## [Extrait du document]
Le 4 mai 2018, elle a été licenciée pour inaptitude et impossibilité de reclassement.
La salariée a estimé avoir subi un harcèlement moral et reproché à son employeur de ne pas avoir respecté son obligation de sécurité.
La procédure
La salariée a exposé avoir été victime d’une situation de harcèlement moral sur son lieu de travail au cours des années 2014 à 2017 et que son inaptitude définitive à son poste aurait pour seule origine son état dépressif réactionnel aux agissements de harcèlement moral dont elle a fait l’objet.
Au soutien de sa demande, la salariée a mis en lumière :
— avoir été exclue de toute promotion ou évolution professionnelle
— une dégradation des relations de travail
— un retrait de ses tâches habituelles à partir de janvier 2017 et une situation d’isolement.
Elle a contesté le bien-fondé de son licenciement devant la juridiction prud’homale, qu’elle a saisie le 10 août 2018. Elle a été déboutée, tant en première instance, qu'en appel.
En effet la Cour d'appel de Bordeaux (CA Bordeaux, ch. soc. sect. b, 14 sept. 2023, n° 20/02293) a pu juger que la situation harcelante n'était pas constituée et que la société a pris des mesures pour analyser les causes des tensions internes et tenter de les résoudre sans qu’il puisse lui être reproché d’avoir manqué à son obligation de sécurité. La salariée a formé un pourvoi en cassation.
Les prétentions des parties
Les prétentions de la salariée, sont les suivantes :
Reconnaissance du caractère abusif de son licenciement : Elle a contesté le bien-fondé de son licenciement pour inaptitude et impossibilité de reclassement, en invoquant un manquement de l'employeur à son obligation de sécurité.
Demande de dommages-intérêts : Elle a réclamé des dommages-intérêts pour le manquement de l'employeur à son obligation de sécurité, en lien avec le harcèlement moral qu'elle estime avoir subi.
L'employeur y répondait de la manière suivante :
Refus des accusations de harcèlement moral : L'employeur a soutenu qu'il n'a eu connaissance des difficultés et du mal-être de la salariée qu'en mars 2017, et qu'il a immédiatement pris des mesures pour y remédier.

## [Consigne de la tâche]
Reproduisez fidèlement le passage de l'extrait sur le licenciement de la salariée compris entre « Demande de dommages-intérêts » et « estime avoir subi. », ces deux passages inclus.

Données de points clés de pose humaine
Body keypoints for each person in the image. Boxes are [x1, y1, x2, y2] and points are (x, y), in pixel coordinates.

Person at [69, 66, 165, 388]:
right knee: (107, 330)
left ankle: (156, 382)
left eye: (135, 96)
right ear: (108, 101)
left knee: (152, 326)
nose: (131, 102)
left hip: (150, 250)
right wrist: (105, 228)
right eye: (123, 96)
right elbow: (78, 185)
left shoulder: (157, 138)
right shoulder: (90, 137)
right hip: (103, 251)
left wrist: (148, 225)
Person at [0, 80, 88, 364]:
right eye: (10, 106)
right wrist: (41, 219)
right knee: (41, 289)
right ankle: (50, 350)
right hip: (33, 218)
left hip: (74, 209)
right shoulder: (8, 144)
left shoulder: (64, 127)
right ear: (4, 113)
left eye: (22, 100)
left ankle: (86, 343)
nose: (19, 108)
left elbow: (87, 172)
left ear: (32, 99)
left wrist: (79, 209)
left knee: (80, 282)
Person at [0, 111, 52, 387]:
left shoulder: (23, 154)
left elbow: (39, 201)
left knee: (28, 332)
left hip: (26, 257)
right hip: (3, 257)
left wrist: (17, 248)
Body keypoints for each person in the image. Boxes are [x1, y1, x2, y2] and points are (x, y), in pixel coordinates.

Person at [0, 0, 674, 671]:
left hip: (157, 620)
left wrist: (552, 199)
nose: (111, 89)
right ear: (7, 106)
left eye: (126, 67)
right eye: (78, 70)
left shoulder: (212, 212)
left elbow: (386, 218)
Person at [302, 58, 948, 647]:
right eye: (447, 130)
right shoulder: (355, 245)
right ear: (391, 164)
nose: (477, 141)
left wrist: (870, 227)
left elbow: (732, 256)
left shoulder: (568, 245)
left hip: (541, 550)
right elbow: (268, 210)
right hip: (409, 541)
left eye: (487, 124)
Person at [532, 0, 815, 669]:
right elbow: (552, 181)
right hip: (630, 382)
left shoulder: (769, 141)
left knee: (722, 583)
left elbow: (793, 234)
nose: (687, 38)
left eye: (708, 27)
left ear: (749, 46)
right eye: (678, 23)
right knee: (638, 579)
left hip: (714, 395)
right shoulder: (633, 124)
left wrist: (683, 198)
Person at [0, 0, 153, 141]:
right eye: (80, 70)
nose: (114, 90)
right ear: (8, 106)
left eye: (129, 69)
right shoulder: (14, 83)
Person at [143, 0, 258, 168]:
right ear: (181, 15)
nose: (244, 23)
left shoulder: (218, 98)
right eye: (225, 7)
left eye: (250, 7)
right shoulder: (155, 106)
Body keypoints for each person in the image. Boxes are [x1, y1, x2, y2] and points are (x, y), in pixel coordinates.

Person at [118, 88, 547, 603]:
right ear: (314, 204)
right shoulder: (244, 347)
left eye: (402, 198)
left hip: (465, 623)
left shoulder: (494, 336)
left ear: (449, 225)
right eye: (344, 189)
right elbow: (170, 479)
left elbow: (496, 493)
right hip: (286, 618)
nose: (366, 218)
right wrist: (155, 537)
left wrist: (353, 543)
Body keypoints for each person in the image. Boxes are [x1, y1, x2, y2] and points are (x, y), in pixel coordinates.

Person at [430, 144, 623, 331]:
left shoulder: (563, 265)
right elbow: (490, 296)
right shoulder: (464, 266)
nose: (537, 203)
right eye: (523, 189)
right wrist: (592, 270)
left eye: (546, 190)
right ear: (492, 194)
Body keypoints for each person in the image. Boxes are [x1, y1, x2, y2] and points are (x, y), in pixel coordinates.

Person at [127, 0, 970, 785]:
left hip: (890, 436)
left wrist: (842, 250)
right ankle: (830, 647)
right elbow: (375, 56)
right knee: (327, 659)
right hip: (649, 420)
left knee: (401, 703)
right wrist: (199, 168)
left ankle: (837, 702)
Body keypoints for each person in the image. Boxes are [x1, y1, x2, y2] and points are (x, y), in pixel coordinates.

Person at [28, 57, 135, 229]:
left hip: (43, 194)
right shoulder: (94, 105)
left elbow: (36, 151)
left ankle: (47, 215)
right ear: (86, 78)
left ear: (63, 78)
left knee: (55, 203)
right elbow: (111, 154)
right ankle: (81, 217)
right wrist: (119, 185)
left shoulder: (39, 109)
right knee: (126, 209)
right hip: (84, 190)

## [Résultat de la tâche]
Demande de dommages-intérêts : Elle a réclamé des dommages-intérêts pour le manquement de l'employeur à son obligation de sécurité, en lien avec le harcèlement moral qu'elle estime avoir subi.